Good practices in the management of medical gases in teaching hospitals in Brazil: situational diagnosis
Keywords:Keywords: medical gases; good practices; situation analysis.
Objective: To characterize compliance with good practices in medical gas management in federal teaching hospitals in Brazil. Methods: A cross-sectional survey-type study, designed to perform a situational diagnosis of the pharmacy services in 40 federal teaching hospitals in Brazil linked to the Brazilian Hospital Services Company, with respect to compliance with good practices in gas management, through the application of the ABPGasMed 1.0 instrument. This instrument consists of 54 compliance standards divided into two sections (structure and process). The characterization of research participants and hospitals, and the classification of hospitals in terms of performance categories were expressed as absolute and relative values. Chi-square tests of independence were performed to investigate the association between the hospital’s performance category and the hospital’s geographic region and size. Results: In total, 87.5% of the invited hospitals participated in the study, and only 27.59% of the hospitals had a pharmacist responsible for medicinal gases. Pharmacovigilance was performed by pharmacists in 20.59% of the hospitals. Analyzing the hospitals by region of the country and size, statistically significant associations were found between the general classification of hospitals and the geographic region (x2(8)=18.936, p= 0.015), as well as the classification of the hospital and structure and size (x2(9)= 20.373, p= 0.016). Analyses of the adjusted standardized residues returned an association between the southeastern region and the satisfactory performance category when analyzing the entire instrument, and between the excellent performance category in the structure section and size of a small hospital. Conclusion: In most of the hospitals studied, management of medicinal gases did not show the desired performance, which indicates the need to comply with current healthcare legislations and improve the provided services. It is believed that compliance rates may evolve training of healthcare team members, with an emphasis on the pharmacist.

◆ WORK INSTRUCTION 1
Sum up the medical gas abstract in two sentences.
◆ WORK INSTRUCTION 2
Rewrite the medical gas abstract from "Good practices in the" through "practices; situation analysis.", inclusive, replacing "teaching hospitals" with "university hospitals".

◆ EXTRACTED INFORMATION
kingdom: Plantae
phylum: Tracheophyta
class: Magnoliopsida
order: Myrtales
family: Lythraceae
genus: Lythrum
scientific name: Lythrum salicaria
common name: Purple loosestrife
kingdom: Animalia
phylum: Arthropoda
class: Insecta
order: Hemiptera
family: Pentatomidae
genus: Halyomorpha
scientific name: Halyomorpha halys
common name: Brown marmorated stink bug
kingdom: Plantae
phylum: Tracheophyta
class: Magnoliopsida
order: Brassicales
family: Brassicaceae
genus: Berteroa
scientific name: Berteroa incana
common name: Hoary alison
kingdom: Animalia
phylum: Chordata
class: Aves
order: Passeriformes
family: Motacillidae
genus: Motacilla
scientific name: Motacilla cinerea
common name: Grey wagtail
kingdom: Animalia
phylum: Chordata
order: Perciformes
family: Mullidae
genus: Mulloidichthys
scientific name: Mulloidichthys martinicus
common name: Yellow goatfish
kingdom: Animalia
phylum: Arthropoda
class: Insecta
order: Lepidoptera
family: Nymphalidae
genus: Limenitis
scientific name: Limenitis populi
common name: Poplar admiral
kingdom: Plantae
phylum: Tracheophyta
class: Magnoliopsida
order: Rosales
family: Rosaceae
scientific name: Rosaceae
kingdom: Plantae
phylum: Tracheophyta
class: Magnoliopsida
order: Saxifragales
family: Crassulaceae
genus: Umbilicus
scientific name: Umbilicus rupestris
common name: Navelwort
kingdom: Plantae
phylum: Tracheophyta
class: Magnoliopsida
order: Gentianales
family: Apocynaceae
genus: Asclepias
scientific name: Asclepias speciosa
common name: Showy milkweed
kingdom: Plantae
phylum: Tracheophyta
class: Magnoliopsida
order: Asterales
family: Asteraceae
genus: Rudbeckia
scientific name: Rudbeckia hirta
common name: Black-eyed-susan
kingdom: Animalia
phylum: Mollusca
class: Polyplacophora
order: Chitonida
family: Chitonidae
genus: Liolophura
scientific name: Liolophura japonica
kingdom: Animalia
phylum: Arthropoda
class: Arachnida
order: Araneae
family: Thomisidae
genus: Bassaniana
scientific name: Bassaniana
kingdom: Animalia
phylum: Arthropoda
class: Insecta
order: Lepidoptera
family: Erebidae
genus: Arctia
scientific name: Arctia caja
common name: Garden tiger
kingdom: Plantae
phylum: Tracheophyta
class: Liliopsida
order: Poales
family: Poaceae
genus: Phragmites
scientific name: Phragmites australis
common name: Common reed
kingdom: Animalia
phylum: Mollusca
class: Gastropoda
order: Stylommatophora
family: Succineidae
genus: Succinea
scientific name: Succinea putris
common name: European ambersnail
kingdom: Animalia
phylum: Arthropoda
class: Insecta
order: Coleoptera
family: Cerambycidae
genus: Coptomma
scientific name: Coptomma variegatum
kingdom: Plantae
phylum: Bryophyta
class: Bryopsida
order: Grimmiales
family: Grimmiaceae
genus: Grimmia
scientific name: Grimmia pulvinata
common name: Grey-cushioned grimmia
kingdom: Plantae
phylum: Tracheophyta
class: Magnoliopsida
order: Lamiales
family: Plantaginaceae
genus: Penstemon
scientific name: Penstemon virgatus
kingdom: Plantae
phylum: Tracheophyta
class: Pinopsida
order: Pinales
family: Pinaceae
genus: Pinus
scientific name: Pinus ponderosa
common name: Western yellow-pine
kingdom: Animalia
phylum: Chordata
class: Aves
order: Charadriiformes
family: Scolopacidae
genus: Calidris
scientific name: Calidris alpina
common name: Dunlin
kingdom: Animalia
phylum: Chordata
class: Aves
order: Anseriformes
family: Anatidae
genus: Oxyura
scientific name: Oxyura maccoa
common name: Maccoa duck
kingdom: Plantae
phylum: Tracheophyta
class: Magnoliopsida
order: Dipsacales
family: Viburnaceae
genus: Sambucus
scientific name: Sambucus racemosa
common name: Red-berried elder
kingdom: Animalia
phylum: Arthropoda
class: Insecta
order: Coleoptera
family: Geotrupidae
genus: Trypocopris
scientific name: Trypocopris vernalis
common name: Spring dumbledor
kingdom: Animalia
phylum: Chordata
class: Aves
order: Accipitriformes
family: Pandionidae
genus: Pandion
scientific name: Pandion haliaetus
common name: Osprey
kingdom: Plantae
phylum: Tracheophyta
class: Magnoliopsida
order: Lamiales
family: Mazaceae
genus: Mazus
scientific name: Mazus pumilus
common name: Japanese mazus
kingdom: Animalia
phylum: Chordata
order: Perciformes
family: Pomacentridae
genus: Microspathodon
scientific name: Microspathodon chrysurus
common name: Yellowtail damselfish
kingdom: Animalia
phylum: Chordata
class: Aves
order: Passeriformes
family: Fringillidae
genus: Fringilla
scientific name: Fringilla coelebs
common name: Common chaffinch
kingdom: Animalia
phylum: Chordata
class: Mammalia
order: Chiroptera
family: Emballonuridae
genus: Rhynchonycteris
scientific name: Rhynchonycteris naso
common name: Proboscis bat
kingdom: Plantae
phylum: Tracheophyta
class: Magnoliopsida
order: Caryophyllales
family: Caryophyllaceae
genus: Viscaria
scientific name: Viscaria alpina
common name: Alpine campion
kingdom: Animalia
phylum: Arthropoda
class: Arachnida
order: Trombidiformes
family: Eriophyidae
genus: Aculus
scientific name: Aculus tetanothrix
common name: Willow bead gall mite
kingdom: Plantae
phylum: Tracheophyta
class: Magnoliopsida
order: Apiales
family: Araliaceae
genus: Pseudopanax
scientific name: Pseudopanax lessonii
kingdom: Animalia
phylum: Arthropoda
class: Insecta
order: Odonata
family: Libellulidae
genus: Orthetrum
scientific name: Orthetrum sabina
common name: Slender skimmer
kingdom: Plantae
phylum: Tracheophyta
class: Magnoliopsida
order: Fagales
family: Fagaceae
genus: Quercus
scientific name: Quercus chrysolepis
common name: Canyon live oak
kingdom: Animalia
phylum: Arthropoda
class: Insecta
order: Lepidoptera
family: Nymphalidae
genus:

◆ EXERCISE OUTPUT 1
A cross-sectional survey used the ABPGasMed 1.0 instrument to check how well pharmacy services in 40 federal teaching hospitals in Brazil complied with good practices in medical gas management. In most of the hospitals studied, medicinal gas management did not show the desired performance, and only 27.59% had a pharmacist responsible for medicinal gases, which points to a need to comply with current healthcare legislation and improve services.

◆ EXERCISE OUTPUT 2
Good practices in the management of medical gases in university hospitals in Brazil: situational diagnosis
Keywords:Keywords: medical gases; good practices; situation analysis.